To ensure all your objects are deallocated as expected, put a log statement in your dealloc / deinit functions and check they are really being called.

Wolverine,

Not saying this is an absolute answer to your question, but might provide you some hint to resolve the problem.

My Case :

Today morning while debugging the memory crash just as your's in one of my chat application I came accross a similar scenario. I am using SDWebImage as well to cache and load the images for the subsequent usages.

Initial observations made me believe that it is the crash because of SDWebImage. Soon I realized that crach was rather because of a very simple issue.

I had never tested whether my viewController's dealloc is getting called or not. On putting a breakpoint in dealloc I realized dealloc was never being called (for various reasons which I resolved now).

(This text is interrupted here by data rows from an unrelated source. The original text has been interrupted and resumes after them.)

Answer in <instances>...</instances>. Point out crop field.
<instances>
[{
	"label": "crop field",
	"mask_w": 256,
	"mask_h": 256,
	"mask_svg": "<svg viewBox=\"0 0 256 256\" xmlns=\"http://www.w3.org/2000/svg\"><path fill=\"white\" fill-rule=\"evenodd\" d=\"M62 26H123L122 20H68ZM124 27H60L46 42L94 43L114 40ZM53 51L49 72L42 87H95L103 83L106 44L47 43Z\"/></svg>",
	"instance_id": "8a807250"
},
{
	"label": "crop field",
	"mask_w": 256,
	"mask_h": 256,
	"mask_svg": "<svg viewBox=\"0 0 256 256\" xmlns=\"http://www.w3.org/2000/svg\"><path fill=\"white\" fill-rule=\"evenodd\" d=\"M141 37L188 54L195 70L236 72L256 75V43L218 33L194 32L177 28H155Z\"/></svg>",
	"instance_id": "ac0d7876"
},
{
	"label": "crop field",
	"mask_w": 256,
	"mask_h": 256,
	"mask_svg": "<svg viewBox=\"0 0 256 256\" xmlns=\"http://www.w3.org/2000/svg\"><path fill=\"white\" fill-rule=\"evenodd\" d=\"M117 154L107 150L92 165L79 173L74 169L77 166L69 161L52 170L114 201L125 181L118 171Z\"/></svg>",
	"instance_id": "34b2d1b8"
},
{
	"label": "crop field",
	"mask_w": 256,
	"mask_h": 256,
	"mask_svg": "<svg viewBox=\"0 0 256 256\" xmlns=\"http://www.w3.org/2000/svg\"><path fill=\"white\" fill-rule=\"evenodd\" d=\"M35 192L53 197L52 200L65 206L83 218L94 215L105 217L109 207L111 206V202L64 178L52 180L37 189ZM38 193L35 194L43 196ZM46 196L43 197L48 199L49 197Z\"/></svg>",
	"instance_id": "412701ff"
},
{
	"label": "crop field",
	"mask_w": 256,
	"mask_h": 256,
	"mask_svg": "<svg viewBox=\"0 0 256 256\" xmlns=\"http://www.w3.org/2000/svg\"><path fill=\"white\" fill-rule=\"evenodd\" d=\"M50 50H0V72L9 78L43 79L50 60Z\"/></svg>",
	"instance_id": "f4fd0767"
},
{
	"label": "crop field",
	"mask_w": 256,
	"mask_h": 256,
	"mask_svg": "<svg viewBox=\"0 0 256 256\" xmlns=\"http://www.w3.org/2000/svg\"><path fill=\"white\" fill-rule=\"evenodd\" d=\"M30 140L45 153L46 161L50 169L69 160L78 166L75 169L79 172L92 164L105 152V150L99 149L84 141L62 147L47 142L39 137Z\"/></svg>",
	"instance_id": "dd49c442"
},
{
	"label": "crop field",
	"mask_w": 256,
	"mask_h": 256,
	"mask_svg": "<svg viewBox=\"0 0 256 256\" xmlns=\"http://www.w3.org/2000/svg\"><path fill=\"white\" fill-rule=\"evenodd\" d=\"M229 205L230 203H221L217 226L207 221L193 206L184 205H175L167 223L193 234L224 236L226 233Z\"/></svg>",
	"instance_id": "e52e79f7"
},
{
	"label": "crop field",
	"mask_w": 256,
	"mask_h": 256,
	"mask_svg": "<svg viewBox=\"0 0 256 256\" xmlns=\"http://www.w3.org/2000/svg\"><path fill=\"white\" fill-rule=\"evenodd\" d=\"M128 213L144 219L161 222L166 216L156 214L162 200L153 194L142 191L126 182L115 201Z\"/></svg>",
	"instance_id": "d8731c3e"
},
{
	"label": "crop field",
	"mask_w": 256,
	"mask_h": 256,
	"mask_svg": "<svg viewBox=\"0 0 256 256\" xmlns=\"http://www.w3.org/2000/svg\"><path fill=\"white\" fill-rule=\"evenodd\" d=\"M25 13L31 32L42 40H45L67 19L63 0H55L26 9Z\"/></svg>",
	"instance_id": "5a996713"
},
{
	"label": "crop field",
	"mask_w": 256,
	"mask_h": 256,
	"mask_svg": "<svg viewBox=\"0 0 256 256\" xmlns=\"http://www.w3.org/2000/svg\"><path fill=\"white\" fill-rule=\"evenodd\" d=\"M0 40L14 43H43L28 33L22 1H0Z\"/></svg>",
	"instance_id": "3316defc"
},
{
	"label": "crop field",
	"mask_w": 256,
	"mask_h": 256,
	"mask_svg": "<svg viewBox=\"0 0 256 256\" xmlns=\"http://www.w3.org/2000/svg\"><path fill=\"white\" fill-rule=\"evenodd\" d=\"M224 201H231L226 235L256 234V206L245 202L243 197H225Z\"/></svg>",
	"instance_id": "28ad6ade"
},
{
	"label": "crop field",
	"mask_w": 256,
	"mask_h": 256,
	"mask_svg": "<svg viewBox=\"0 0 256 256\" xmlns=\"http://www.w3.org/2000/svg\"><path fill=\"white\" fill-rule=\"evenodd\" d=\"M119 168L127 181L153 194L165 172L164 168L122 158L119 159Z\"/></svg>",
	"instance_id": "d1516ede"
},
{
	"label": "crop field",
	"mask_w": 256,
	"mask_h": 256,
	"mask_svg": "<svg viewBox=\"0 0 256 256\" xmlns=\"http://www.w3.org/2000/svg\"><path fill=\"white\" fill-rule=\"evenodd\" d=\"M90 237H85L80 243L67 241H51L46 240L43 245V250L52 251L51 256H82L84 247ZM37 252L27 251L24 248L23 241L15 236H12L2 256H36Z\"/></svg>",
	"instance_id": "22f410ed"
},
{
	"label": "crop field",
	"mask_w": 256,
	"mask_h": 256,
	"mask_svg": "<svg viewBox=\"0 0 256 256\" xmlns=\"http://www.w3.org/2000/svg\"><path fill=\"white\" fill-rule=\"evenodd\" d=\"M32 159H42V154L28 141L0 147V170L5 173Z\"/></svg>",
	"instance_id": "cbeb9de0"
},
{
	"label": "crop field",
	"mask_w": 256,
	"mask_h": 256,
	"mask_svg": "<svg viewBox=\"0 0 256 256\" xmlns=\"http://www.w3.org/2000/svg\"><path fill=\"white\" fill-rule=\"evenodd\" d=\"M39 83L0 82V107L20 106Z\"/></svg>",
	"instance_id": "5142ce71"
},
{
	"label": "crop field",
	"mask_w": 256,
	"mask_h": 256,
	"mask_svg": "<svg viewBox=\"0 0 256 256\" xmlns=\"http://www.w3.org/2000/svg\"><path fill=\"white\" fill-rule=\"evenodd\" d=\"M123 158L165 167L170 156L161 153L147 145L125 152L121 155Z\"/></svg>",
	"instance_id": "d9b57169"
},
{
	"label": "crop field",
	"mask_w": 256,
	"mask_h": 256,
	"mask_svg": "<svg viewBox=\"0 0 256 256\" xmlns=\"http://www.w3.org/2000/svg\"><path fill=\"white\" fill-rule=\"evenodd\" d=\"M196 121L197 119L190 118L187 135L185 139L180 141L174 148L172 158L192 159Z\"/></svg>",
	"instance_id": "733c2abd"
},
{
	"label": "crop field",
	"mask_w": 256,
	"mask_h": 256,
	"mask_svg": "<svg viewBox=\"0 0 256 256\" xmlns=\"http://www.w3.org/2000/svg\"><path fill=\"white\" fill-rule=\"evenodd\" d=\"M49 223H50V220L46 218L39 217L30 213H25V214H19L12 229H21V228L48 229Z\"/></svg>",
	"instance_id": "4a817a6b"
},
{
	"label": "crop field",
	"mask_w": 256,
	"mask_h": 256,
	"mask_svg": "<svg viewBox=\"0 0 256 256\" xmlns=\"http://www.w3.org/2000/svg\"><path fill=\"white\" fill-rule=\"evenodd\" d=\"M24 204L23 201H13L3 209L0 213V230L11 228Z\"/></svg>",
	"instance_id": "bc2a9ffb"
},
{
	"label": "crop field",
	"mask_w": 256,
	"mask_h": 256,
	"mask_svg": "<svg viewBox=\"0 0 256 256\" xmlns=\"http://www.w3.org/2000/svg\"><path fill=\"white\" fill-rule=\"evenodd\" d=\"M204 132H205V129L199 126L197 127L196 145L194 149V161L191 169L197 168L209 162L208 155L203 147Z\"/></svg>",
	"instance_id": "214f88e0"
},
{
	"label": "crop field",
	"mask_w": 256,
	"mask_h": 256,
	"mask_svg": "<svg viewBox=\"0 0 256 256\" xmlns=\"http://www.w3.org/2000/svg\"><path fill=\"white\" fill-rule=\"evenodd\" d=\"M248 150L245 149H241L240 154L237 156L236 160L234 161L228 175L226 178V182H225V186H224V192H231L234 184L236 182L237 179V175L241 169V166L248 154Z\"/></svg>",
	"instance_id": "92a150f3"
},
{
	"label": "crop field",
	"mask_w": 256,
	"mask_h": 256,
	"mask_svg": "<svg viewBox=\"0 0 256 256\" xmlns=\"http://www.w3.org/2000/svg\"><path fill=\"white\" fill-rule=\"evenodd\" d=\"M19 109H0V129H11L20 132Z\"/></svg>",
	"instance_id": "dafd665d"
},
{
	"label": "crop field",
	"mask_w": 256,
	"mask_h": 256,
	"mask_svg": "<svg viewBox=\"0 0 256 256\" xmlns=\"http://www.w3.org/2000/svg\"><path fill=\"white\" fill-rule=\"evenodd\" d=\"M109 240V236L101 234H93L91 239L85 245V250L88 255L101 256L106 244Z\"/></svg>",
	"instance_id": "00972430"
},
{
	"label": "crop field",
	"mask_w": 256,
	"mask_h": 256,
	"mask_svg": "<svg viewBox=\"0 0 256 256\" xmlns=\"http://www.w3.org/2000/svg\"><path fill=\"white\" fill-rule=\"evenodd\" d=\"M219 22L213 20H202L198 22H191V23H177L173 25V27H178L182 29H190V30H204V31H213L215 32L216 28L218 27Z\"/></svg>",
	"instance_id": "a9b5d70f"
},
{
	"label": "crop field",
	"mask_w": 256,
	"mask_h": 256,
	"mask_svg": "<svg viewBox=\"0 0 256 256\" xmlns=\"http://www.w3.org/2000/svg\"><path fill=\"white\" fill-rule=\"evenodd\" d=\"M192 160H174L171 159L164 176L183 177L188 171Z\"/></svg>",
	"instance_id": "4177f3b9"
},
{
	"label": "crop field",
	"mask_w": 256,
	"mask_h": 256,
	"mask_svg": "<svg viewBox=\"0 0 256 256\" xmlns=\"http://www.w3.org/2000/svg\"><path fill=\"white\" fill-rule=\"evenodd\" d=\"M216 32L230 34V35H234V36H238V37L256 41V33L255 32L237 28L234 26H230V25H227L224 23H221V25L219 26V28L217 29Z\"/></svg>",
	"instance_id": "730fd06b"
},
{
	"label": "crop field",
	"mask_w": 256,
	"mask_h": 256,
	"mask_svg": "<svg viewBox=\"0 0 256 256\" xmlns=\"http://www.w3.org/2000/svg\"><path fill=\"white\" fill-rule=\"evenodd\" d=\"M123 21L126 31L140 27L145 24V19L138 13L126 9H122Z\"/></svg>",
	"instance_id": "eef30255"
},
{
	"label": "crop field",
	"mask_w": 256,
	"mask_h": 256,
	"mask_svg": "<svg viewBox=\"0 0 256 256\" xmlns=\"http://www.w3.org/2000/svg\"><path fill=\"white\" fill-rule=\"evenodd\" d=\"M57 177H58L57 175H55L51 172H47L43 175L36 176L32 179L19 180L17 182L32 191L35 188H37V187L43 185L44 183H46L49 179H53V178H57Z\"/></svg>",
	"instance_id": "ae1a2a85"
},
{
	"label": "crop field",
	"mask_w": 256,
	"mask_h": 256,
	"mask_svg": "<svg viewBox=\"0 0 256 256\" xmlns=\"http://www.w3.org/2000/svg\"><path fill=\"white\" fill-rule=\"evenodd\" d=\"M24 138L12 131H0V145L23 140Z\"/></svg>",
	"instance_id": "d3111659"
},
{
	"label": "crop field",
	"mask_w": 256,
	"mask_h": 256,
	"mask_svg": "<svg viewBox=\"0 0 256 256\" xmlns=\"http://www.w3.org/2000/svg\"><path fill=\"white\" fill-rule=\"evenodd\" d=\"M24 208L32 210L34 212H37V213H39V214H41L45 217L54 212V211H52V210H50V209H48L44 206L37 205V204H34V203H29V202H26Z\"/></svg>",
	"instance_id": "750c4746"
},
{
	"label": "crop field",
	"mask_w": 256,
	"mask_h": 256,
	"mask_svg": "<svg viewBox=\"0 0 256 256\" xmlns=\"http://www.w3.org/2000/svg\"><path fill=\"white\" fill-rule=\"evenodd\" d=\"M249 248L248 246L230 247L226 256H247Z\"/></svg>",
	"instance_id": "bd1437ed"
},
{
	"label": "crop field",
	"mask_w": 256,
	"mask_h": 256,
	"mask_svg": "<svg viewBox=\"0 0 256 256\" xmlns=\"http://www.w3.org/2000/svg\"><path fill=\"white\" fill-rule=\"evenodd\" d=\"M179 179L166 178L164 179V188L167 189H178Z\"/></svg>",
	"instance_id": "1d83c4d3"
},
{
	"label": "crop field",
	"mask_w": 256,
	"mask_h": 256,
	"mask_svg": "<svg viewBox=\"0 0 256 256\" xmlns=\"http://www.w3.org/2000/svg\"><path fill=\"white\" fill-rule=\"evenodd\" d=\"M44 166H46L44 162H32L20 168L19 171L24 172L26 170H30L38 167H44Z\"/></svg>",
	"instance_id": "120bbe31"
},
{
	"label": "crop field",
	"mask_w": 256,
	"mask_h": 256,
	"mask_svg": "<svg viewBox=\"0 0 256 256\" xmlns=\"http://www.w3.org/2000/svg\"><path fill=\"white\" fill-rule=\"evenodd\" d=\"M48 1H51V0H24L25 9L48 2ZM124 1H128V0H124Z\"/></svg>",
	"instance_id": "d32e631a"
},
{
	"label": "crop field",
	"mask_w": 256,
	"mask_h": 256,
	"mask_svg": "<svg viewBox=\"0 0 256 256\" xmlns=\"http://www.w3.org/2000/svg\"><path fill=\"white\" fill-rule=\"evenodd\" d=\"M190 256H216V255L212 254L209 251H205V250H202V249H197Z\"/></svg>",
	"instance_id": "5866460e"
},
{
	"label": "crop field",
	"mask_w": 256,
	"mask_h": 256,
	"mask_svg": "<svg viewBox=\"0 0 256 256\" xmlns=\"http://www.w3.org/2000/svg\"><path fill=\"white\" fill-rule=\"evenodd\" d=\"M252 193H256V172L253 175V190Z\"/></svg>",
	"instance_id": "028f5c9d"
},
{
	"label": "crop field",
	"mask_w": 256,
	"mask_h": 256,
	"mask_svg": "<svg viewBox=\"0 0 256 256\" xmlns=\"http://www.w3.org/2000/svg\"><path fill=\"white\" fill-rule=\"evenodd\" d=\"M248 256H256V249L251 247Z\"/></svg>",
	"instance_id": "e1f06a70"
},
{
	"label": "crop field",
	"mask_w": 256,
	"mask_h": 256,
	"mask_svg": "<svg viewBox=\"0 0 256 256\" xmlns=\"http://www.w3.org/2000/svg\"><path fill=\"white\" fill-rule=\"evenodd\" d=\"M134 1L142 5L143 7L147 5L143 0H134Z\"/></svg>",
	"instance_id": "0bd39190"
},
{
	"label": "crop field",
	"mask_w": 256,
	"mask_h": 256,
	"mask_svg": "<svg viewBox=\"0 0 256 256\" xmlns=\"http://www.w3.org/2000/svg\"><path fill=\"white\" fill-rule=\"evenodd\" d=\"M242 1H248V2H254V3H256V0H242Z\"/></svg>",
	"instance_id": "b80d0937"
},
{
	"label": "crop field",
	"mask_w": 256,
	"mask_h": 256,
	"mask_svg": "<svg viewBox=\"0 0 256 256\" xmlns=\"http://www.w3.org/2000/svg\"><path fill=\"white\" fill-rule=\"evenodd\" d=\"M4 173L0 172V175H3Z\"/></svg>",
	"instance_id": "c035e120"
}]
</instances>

As in your case, my chatViewController though not loading 100's of images used to load 8 - 10 images at a time and crash started appearing when I used panorama images rather then normal Images.

Conclusion :

  1. My viewController had strong reference to UIImageView which was loading heavy images and as dealloc was never called for my ViewController all the loaded images were never realesed which resulted in memory crash.

  2. As I was loading heavy images I was performing several calculations to reduce the size of image. Most of the calculations involved repeated creation of image from NSData using UIImageJPEGRepresentation. Repeated allocation of data and image holder variable added to memory consumption of the app.

  3. As my ViewController involved number of API calls, I had created a singleton reference service class to which I used to pass complitionblocks and unknwingly I had used self inside the completionblocks passed to the methods. Which actually contributed to ARC reference count increment and never let my view controller to get deallocate.

Way to Debug

  1. As you have already mentioned in your question that you are loading loads of images in your ViewController make sure the viewController gets deallocated properly and releases all the memory loaded by all the ImageView's present in ViewController.

  2. If your ViewController's dealloc is not getting called then as just a way to test (remember not a solution) in viewWillAppear set all the imageView's image property to nil and forcefully clear the memory loaded.

  3. If ViewController dealloc not getting called turns out to be the culprit, try finding where you are sending self as strong reference. If found try using weak self.

I know its not a absolute answer to your question. Just sharing my experience with you. Hope this will atleast give you hint to solve yours.